Muñequitos de Matanzas during their first US tour in 1992:

Timba is perhaps the most important of all the musical innovations in Cuba during the Special Period. Timba was a dance music popular among the urban, Afro-descended Cubans who found themselves increasingly disenfranchised by the shifting economic strategies of the socialist government. Timba lyrics adopted street slang and discussed taboo subjects including the informal economy of hustling, linked to the growth in tourism. Built of the same materials as salsa, timba followed a distinct path. Most important was a restructuring of the classic Cuban dance music around explicitly Afro-Cuban rhythms and a much more experimental approach to rhythm in general. Batá or rumba variants were as likely to form the central rhythmic arguments as the classic son tumbaos. Timba also built on on the funk-fusion sound of the experimental jazz group Irakere.

NG La Banda Santa Palabra:

Bacalao con Pan:

Timba was the alter-ego of Buena Vista Social Club, young and edgy, informed by Cuban jazz, by Afro-Cuban folklore, and often played by musicians who had been trained in conservatories. The point is not that this music was more authentic, somehow free of the influence of marketing.
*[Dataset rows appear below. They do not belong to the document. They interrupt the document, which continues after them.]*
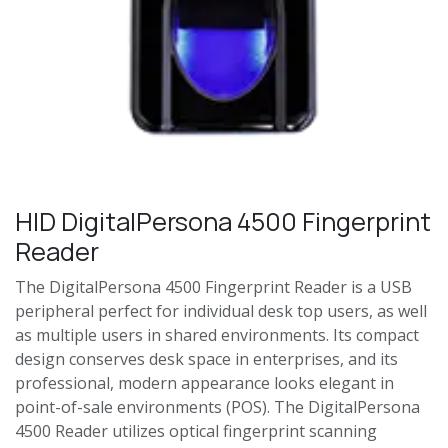
HID DigitalPersona 4500 Fingerprint
Reader
The DigitalPersona 4500 Fingerprint Reader is a USB
peripheral perfect for individual desk top users, as well
as multiple users in shared environments. Its compact
design conserves desk space in enterprises, and its
professional, modern appearance looks elegant in
point-of-sale environments (POS). The DigitalPersona
4500 Reader utilizes optical fingerprint scanning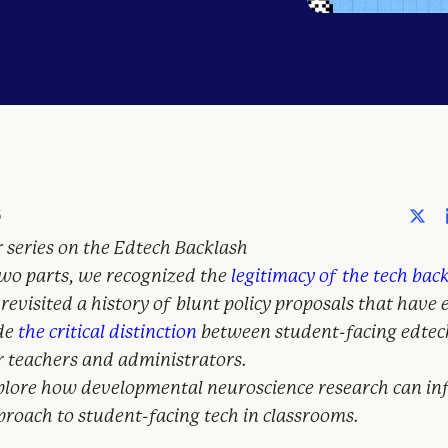
6
r series on the Edtech Backlash
 two parts, we recognized the
legitimacy of the tech bac
revisited a history of blunt policy proposals that have
de
the critical distinction
between student-facing edtec
r teachers and administrators.
plore how developmental neuroscience research can i
roach to student-facing tech in classrooms.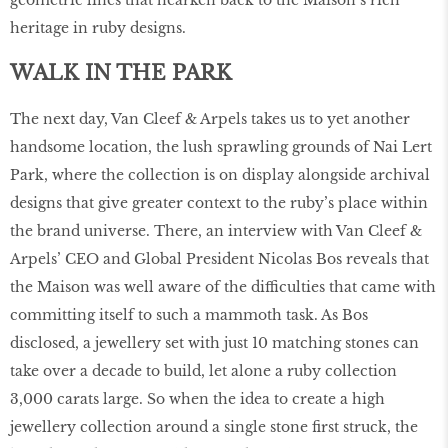
heritage in ruby designs.
WALK IN THE PARK
The next day, Van Cleef & Arpels takes us to yet another
handsome location, the lush sprawling grounds of Nai Lert
Park, where the collection is on display alongside archival
designs that give greater context to the ruby’s place within
the brand universe. There, an interview with Van Cleef &
Arpels’ CEO and Global President Nicolas Bos reveals that
the Maison was well aware of the difficulties that came with
committing itself to such a mammoth task. As Bos
disclosed, a jewellery set with just 10 matching stones can
take over a decade to build, let alone a ruby collection
3,000 carats large. So when the idea to create a high
jewellery collection around a single stone first struck, the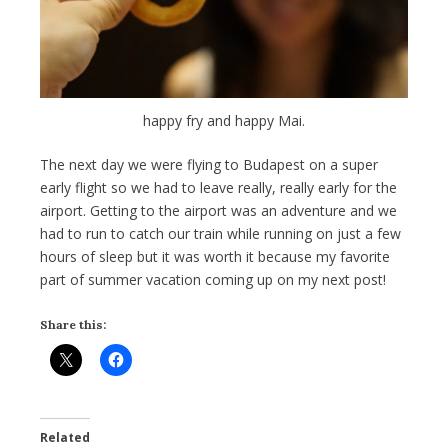
happy fry and happy Mai.
The next day we were flying to Budapest on a super
early flight so we had to leave really, really early for the
airport. Getting to the airport was an adventure and we
had to run to catch our train while running on just a few
hours of sleep but it was worth it because my favorite
part of summer vacation coming up on my next post!
Share this:
Related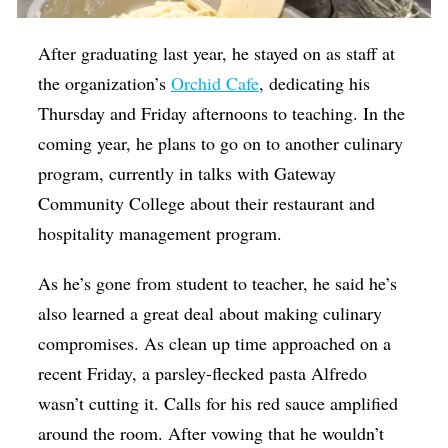
After graduating last year, he stayed on as staff at
the organization’s
Orchid Cafe
, dedicating his
Thursday and Friday afternoons to teaching. In the
coming year, he plans to go on to another culinary
program, currently in talks with Gateway
Community College about their restaurant and
hospitality management program.
As he’s gone from student to teacher, he said he’s
also learned a great deal about making culinary
compromises. As clean up time approached on a
recent Friday, a parsley-flecked pasta Alfredo
wasn’t cutting it. Calls for his red sauce amplified
around the room. After vowing that he wouldn’t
The interplay of international promotion and local musical scenes helped produce a wide range of musical options in and around Cuba over the past twenty-five years, including a dizzying array of musical talent. The upcoming UMS concert offers a glimpse at this world.  Alfredo Rodríguez is a conservatory trained technical virtuoso, with a background in Cuban popular music, who grew up idolizing Kieth Jarrett. He experiments at the boundaries between straight ahead jazz and Cuban jazz.

…y bailaría la negra:

Pedrito Martínez is a percussionist who played with Munequitos de Matanzas when that band was already making regular commercial tours around the world. He explores timba and Cuban funk fusion in a small quartet format, just a keyboard, bass, and bongó player to accompany his congas. Both musicians continue to rethink the music they grew up with in conversation with the wide range of international musicians and styles they embody.

Que palo:

Please do not smirk the next time someone tells you that they love of Buena Vista Social Club. Just smile, and tell them about the concert you just saw by Alfredo Rodríguez. Nod and lend them your copy of Pedrito Martínez’s new record with its amazing cover of of Robert Johnson.